TL;DR. I think quite a lot of the things I don't see are probably either in the text but unclear to me or in your head but not communicated in the way your think. I think that by trying to make the sandbox universal and usable in any campaign it's ended up hollowed out. I think you could give the specific information that you think you don't have room for in the same amount of space if you cut repetition and focus on unique, specific, immediately useable content.
As an example, this is the listing for the Windler House in Nightmare over Ragged Hollow:
"The mossy gray house sits alone, surrounded by overgrown gardens and untended paths. From inside you hear glass tinkling and metallic ticking. A tasselled rope hangs by the front door.
• Rope. Door bell. Rings a complex series of bells and chimes for 1 solid minute, all dented and out of tune now. Summons the ghost butler Andrew (see Enter anywhere).
• Windows. Look in at dusty furniture, spiderwebs.
• Exterior doors. Front (locked), back (unlocked).
• Enter anywhere. The ghost butler Andrew appears, a polite floating skeleton in a tidy gray suit. Bad memory, can’t answer any questions, but follows the party around, desperate to help and please.
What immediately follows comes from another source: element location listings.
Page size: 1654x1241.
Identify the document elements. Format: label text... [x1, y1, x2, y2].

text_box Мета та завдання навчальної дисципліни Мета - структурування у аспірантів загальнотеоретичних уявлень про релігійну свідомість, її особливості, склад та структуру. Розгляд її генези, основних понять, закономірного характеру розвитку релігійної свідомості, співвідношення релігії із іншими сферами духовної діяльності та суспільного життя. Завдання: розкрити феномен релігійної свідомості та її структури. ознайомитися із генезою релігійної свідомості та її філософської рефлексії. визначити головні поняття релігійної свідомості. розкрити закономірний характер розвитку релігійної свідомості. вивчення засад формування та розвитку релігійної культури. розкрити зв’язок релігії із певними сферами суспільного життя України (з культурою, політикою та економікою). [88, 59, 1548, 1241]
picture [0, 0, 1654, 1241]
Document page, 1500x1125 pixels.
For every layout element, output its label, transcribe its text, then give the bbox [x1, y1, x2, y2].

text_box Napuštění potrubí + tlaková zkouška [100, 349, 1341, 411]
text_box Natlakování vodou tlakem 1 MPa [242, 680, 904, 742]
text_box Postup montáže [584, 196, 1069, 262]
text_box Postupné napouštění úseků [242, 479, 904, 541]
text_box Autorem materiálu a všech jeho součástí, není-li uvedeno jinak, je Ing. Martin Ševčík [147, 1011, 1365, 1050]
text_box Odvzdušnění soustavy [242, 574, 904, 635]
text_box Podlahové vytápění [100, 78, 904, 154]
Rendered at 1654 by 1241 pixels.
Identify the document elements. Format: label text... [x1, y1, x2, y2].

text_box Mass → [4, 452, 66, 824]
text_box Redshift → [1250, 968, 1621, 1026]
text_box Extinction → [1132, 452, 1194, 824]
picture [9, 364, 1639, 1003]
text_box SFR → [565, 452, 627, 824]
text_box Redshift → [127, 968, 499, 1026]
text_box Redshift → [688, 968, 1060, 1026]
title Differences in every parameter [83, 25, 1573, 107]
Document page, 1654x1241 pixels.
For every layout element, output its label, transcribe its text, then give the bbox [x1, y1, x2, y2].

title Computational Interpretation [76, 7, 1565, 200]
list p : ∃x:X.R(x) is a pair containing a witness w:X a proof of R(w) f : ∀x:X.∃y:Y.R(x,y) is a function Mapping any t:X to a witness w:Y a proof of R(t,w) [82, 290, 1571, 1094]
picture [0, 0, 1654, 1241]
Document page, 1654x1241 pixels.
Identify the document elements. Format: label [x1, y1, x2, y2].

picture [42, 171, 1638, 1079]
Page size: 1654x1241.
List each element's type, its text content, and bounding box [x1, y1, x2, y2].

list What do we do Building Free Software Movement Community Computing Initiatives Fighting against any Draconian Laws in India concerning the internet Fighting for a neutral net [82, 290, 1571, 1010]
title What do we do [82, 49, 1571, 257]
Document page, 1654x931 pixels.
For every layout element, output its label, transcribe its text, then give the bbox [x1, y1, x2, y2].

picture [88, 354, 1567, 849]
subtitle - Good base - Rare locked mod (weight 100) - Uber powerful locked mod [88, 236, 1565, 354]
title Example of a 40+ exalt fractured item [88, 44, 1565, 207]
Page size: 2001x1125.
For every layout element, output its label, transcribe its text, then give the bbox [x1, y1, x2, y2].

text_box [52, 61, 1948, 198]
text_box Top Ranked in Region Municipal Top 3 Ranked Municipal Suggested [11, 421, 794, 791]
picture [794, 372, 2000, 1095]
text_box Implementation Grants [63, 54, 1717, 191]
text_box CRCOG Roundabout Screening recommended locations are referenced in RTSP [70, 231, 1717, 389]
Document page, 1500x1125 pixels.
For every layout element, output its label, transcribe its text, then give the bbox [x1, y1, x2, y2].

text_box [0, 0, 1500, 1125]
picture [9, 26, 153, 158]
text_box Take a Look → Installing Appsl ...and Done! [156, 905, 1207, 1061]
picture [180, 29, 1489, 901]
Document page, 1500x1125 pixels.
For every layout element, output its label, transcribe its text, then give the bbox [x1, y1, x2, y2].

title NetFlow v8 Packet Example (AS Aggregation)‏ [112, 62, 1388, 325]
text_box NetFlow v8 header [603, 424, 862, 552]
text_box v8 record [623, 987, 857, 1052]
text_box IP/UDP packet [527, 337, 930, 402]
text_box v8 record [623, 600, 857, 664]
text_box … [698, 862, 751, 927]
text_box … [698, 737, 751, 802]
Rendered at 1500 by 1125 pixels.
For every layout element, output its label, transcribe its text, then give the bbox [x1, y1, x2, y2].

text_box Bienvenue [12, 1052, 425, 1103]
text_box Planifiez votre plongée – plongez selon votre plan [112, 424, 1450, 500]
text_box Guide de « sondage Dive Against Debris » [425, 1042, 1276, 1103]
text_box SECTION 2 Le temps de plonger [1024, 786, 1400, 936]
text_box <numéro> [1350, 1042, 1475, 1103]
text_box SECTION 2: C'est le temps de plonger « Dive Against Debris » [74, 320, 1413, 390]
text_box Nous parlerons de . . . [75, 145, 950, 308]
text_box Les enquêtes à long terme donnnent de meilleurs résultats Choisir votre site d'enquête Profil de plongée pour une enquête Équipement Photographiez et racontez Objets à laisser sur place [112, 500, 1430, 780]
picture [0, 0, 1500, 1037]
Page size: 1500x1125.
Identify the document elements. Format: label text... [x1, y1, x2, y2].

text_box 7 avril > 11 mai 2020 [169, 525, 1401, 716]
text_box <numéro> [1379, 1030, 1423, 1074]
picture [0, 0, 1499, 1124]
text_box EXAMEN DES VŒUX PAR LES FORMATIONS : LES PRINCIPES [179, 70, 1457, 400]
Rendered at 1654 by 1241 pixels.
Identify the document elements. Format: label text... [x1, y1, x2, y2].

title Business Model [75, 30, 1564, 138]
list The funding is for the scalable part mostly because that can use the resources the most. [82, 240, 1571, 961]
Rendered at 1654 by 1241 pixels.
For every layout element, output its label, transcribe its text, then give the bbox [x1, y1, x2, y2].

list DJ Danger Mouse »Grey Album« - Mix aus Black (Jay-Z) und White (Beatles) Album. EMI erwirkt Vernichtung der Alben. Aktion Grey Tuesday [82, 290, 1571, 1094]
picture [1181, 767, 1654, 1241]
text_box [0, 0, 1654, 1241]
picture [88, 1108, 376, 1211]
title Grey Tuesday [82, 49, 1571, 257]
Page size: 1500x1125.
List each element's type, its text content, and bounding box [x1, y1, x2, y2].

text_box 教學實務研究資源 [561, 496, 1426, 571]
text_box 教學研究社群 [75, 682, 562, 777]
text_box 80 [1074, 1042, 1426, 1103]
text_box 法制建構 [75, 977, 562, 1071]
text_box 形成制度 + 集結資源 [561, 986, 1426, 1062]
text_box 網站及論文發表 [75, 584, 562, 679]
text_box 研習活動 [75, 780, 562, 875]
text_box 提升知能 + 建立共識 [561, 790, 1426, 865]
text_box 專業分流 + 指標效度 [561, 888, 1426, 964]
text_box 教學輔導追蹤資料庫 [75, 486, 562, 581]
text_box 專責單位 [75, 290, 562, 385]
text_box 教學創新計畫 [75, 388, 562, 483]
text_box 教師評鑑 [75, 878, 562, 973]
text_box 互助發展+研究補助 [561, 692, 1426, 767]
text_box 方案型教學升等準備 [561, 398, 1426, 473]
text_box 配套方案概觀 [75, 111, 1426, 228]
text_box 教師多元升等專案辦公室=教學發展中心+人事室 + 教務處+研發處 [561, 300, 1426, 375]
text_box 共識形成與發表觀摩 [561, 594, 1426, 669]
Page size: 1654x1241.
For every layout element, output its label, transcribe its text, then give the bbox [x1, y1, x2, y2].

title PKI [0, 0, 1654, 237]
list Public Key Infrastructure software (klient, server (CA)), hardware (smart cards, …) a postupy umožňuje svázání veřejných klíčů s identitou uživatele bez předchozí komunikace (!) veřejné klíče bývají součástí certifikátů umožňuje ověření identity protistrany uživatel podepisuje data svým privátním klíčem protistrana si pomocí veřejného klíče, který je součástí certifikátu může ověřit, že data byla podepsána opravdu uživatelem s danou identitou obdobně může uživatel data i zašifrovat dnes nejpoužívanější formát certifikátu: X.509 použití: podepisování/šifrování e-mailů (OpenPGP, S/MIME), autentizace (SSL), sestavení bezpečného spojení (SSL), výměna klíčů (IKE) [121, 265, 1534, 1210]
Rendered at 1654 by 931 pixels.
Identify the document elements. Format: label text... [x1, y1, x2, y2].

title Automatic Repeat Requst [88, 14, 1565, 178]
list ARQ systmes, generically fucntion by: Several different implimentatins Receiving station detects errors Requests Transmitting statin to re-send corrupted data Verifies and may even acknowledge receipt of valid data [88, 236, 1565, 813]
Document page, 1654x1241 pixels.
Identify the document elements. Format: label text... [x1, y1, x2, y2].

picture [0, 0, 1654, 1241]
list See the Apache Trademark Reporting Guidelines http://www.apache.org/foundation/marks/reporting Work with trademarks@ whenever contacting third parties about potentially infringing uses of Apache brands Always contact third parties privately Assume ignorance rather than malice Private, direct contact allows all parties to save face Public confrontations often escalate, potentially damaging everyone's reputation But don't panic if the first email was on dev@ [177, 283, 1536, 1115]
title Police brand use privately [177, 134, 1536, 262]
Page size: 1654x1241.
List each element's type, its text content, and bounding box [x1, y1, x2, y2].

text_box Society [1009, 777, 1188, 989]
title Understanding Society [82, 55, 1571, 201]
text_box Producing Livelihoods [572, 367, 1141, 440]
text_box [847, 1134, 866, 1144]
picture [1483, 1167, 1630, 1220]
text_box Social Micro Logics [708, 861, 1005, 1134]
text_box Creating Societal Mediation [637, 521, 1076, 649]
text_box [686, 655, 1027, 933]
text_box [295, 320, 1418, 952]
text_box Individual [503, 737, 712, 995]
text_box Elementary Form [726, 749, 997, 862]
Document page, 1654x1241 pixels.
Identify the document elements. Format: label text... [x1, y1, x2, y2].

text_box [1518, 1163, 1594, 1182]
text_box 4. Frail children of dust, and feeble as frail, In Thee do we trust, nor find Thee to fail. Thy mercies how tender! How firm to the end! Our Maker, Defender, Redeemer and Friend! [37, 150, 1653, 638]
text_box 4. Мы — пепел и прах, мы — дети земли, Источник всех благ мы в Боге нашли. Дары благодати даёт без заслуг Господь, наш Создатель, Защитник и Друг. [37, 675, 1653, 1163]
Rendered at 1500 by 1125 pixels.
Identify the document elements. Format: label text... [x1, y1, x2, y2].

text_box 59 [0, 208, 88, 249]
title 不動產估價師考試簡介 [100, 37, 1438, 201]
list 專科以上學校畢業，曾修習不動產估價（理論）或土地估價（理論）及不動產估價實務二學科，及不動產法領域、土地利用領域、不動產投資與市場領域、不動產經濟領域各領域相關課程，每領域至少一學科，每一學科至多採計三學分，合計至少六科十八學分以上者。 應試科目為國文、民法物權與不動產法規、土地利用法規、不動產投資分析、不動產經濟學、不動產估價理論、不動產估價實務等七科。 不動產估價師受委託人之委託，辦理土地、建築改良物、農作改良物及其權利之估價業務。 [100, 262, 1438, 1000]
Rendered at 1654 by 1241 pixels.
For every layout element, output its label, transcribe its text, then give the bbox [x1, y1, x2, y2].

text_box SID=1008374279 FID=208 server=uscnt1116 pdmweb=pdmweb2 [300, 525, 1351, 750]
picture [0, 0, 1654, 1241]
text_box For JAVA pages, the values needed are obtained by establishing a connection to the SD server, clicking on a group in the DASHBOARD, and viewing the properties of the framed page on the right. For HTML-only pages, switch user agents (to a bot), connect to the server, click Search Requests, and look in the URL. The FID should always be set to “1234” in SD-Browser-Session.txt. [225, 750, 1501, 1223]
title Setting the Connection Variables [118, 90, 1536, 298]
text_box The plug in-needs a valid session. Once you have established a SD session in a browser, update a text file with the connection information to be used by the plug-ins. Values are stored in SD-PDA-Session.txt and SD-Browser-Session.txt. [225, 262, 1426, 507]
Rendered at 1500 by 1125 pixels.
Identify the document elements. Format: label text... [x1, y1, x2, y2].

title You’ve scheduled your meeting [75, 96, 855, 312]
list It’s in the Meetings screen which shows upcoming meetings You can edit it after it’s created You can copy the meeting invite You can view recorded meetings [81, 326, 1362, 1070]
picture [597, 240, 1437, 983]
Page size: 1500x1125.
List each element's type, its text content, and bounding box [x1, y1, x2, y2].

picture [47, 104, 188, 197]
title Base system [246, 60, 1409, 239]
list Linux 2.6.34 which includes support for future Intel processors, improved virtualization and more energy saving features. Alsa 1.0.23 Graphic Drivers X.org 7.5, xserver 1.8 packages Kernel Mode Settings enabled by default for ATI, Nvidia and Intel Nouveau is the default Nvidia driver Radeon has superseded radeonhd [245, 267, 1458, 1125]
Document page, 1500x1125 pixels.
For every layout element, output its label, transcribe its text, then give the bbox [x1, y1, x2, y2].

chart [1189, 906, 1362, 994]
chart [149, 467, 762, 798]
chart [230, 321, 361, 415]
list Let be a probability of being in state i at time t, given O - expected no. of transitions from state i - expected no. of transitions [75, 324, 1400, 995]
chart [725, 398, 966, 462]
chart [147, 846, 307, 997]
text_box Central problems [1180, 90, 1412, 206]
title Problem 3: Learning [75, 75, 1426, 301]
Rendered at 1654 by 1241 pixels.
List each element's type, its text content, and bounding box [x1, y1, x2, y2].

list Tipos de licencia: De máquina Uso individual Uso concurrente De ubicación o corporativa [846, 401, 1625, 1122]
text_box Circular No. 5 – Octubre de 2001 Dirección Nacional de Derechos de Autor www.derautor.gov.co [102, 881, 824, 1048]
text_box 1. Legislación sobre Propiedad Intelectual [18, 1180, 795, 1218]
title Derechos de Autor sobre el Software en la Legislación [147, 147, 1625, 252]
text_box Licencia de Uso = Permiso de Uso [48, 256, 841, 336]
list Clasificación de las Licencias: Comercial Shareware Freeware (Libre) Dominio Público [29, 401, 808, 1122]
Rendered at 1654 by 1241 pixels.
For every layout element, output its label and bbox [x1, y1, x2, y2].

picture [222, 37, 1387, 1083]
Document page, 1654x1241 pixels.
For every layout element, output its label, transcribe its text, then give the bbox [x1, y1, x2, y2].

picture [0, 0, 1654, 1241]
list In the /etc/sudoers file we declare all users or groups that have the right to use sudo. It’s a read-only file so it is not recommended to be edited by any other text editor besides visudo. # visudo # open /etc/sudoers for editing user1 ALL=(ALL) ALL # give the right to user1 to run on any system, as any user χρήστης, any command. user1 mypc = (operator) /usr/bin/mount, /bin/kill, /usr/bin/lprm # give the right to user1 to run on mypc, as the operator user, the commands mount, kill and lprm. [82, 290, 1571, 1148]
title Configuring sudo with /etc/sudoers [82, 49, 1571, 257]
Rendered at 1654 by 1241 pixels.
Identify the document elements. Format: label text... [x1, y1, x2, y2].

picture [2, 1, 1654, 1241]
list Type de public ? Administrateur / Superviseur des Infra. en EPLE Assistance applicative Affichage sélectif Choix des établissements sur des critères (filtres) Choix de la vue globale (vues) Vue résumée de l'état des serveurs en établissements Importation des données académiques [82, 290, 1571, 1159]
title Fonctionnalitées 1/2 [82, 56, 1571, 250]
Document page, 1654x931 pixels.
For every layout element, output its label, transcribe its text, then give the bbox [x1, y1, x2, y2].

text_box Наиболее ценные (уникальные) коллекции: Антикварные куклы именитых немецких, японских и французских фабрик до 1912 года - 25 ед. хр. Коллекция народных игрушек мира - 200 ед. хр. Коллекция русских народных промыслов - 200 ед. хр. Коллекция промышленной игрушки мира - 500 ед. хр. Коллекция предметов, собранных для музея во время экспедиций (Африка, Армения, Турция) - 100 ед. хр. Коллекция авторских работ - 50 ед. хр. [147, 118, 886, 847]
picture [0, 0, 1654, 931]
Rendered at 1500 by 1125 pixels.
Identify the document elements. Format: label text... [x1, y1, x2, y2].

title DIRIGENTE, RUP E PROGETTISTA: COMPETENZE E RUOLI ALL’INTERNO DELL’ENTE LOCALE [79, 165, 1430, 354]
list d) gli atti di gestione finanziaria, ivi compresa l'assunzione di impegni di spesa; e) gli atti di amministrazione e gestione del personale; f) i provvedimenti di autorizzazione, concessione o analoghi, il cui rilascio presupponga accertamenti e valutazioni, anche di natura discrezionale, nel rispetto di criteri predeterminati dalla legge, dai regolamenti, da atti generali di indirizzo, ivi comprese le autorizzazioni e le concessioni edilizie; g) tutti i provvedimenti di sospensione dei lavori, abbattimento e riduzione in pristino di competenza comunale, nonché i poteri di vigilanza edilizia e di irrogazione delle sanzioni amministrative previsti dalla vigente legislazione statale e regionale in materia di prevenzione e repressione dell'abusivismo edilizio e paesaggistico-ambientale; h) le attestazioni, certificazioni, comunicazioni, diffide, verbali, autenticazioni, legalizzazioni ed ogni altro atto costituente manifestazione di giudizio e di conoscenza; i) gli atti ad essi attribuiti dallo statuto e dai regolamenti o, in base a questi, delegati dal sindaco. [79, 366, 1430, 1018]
The Windler family treated him poorly, never thanked or paid for his service.
- Freeing: Ofer him thanks, praise, or a single gold coin to let him and eternal rest.
- Danger: When criticized or insulted too much, Andrew screams (d3 damage from psychic energy) and vanishes for 1 hour."
Then there is a map of the interior, random encounters and detailed room descriptions. The entire listing is 4 pages. It's immediately gameable. I can run it with alomost no prep. The flavour and tone really come through.